Convert binary data (bytes in Python 3 and str in Python 2) to string like ‘00 DE AD BE EF’. size argument specifies length of text chunks and sep sets chunk separator.

dehex(hextext)

Helper to convert from hex string to binary data stripping whitespaces from hextext if necessary.

advanced API: write full dumps

Python 2:

>>> hexdump('\x00'*16)
00000000: 00 00 00 00 00 00 00 00  00 00 00 00 00 00 00 00  ................

Python 3:

>>> hexdump('\x00'*16)
...
TypeError: Abstract unicode data (expected bytes)
>>> hexdump.hexdump(b'\x00'*16)
00000000: 00 00 00 00 00 00 00 00  00 00 00 00 00 00 00 00  ................

Python 3 string is a sequence of indexes in abstract unicode table. Each index points to a symbol, which doesn’t specify its binary value.

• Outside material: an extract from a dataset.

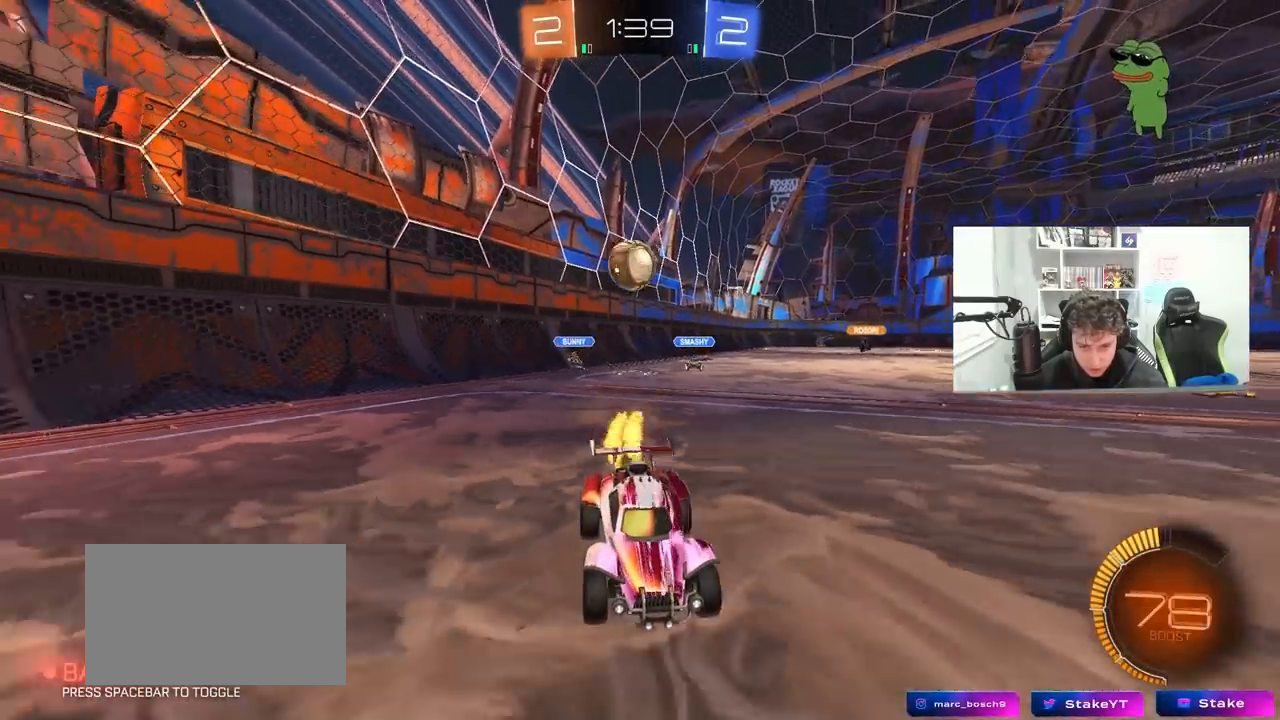
{"keys": ["a", "w"], "mouse": [], "mouse_move": "still", "events": [[283, "a", "down"], [283, "mouse_left", "up"], [383, "a", "up"], [467, "a", "down"]]}
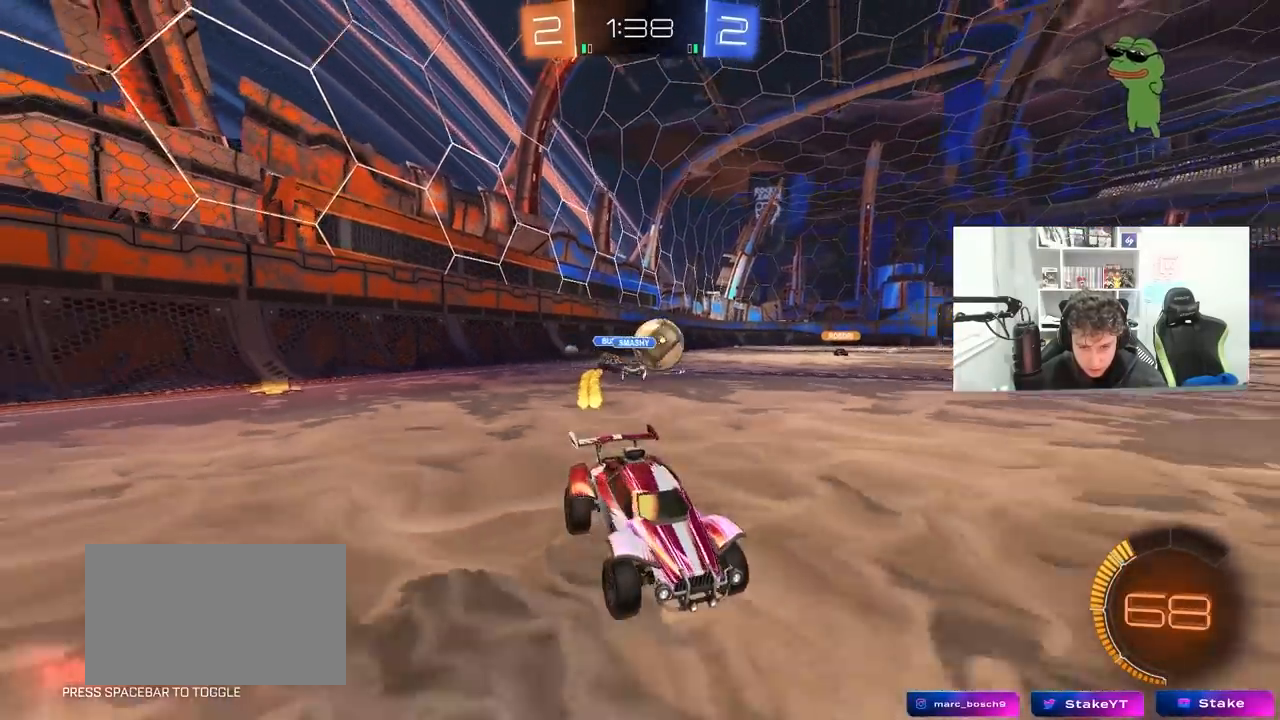
{"keys": ["a", "w"], "mouse": [], "mouse_move": "up", "events": [[17, "mouse_left", "down"], [67, "shift", "down"], [150, "a", "up"], [150, "shift", "up"], [350, "d", "down"], [433, "d", "up"], [433, "mouse_left", "up"], [483, "a", "down"]]}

To convert symbol to binary data, you need to lookup binary a value for in in the encoding.

Here is how the same Russian text looks when transformed from abstract unicode integers of Python 3 to bytes in Windows-1251 encoding and to bytes in UTF-8.

>>> message = 'интерференция'
>>> hexdump(message.encode('windows-1251'))
00000000: E8 ED F2 E5 F0 F4 E5 F0  E5 ED F6 E8 FF           .............
>>> hexdump(message.encode('utf-8'))
00000000: D0 B8 D0 BD D1 82 D0 B5  D1 80 D1 84 D0 B5 D1 80  ................
00000010: D0 B5 D0 BD D1 86 D0 B8  D1 8F                    ..........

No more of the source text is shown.